The overall goal of the current proposal is to develop a clinically useful predictor of PARP inhibitor (PARPi) sensitivity/resistance to spare toxicities and cost for patients unlikely to derive benefit. Our hypothesis is that a combined mutation and methylation analysis performed immediately before initiation of therapy will provide a useful predictor of PARPi response. To test this hypothesis, our approach is to complete development of a high throughput and quantitative methylation assay for key HR genes and refine our assays using banked tumor tissues formalin fixed paraffin embedded (FFPE) neoplastic samples from phase II PARPi trials, then test these assays using samples from 4 large phase III randomized controlled trials (RCT) in OC and BC that employ three different PARPi. We propose three specific aims:
Aim 1 : Develop a clinical grade, quantitative methylation assay and a combined methylation and mutation assay (MMA) to define those BRCA wildtype cancers with best response to PARP inhibitors.
Aim 2 : Validate the combined HRR mutation and methylation assay (MMA) as a predictor of PARPi response in 2 randomized controlled trials of recurrent breast and ovarian cancer.

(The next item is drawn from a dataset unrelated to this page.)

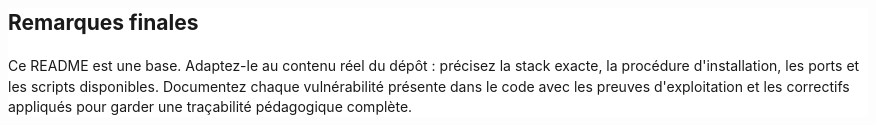 Remarques finales
-----------------
Ce README est une base. Adaptez-le au contenu réel du dépôt : précisez la stack exacte, la procédure d'installation, les ports et les scripts disponibles. Documentez chaque vulnérabilité présente dans le code avec les preuves d'exploitation et les correctifs appliqués pour garder une traçabilité pédagogique complète.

Aim 3 : Validate MMA as a predictor of PARPi response in 2 randomized controlled trials for primary treatment of advanced ovarian cancer. Together, these studies will provide insight into mechanisms of PARPi sensitivity while developing a clinical predictor for both breast and ovarian cancer, which could apply to other cancer types. These studies will lead to more precise therapeutic application of PARP inhibitors, reducing toxicity and cost while maximizing patient benefit.
The overall goal of the current proposal is to develop and validate a combined mutation and methylation assay as a clinical predictor of PARP inhibitor response. We will develop and refine a quantitative methylation assay, then test whether combining methylation and mutation analyses can predict PARP inhibitor sensitivity in patients with BRCA wildtype cancers using clinical samples from 4 large randomized controlled trials in ovarian and breast cancer.